Comme la lune, toute oeuvre a sa face cachée. Je crois en empruntant les souterrains que le mystère va être levé. On se dit qu’on va tout comprendre, que cette nuit marchée (manière de rêve prémonitoire) va nous éclairer sur l’histoire, la vie, la foi peut-être; après être passé par la nuit, le sens va me venir, car il n’est pas possible, pense l’enfant en moi, que tout cela (le monde) n’ait aucun sens.
On en ressort en effet moins ignorant du pourquoi et du comment, on est soulagé, la lumière du jour nous fait une aube renouvelée, seconde naissance bien sûr, on respire, on s’aperçoit qu’on s’est fait peur, que la vie est cet échange entre ombre et lumière, que l’avance de nos jours a quelque chose à voir avec cet obscur et tortueux chemin de nuit sans étoile.
On se souvient des signes aperçus, de la voix du guide en écho et de notre curiosité qui s’est peu à peu apaisée. C’était un voyage, nous avons eu raison d’emprunter cette nef de pierre, la vie c’est ça aussi, pas toujours ce que l’on dit dans la lumière du parvis mais ce que l’on murmure dans la nuit du secret, de l’intime, tout contre les festons de l’oreiller.
Dans les ombres des souterrains, on croise sa propre personne que l’on ramène comme Orphée ramène Eurydice en pleine lumière. C’est moi qui me suis extrait de la roche-mère. Sans les souterrains je n’aurais jamais éprouvé l’éclat fabuleux des boeufs qui folâtrent là-haut, de même que la nuit quand je dors je réarrange dans mes rêves la lumière complexe du jour passé, préparant le jour à venir.

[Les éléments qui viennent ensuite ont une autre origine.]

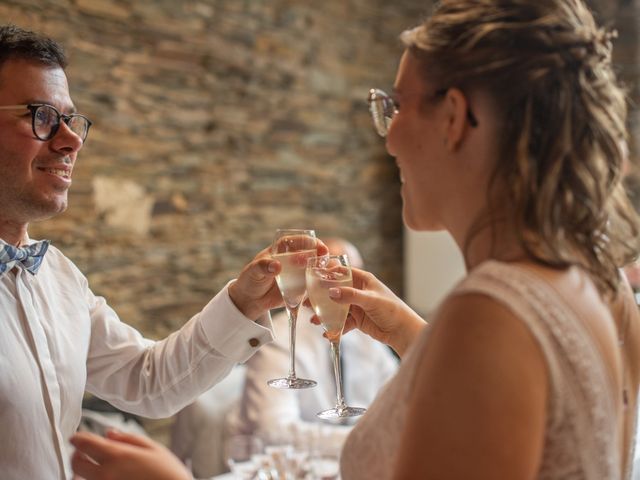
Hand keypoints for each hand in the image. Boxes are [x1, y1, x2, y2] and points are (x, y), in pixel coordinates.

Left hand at [70, 430, 190, 479]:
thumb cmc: (168, 473)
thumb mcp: (153, 448)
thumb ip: (128, 439)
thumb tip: (109, 433)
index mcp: (117, 456)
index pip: (84, 443)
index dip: (78, 438)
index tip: (77, 437)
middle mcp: (106, 474)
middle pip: (76, 463)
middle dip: (76, 455)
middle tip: (82, 452)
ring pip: (79, 479)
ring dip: (82, 471)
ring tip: (91, 466)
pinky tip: (103, 477)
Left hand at [229, 242, 328, 319]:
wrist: (251, 299)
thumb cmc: (251, 279)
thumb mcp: (254, 271)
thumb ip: (264, 267)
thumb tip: (277, 266)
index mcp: (283, 248)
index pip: (300, 240)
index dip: (312, 243)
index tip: (320, 249)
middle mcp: (295, 258)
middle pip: (314, 253)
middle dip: (323, 258)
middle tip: (326, 264)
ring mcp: (300, 272)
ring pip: (317, 269)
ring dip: (325, 273)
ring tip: (327, 279)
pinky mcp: (302, 287)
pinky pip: (314, 286)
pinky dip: (319, 289)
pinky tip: (320, 294)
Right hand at [315, 268, 426, 356]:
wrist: (402, 331)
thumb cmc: (391, 310)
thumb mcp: (370, 300)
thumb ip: (350, 296)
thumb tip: (331, 292)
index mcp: (363, 280)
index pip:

Les souterrains c’est cela aussi, ce songe mensonge qui à la base devait tout expliquer et qui nous murmure seulement: le vrai mystère n’est pas là-haut ni en bas sous la terre. Le vrai mystère est caché en toi, le mystère c’est toi, le mystère est ta souterraine invention perpétuelle, c’est ton oeuvre, là où tu travailles dans le silence, le coeur battant.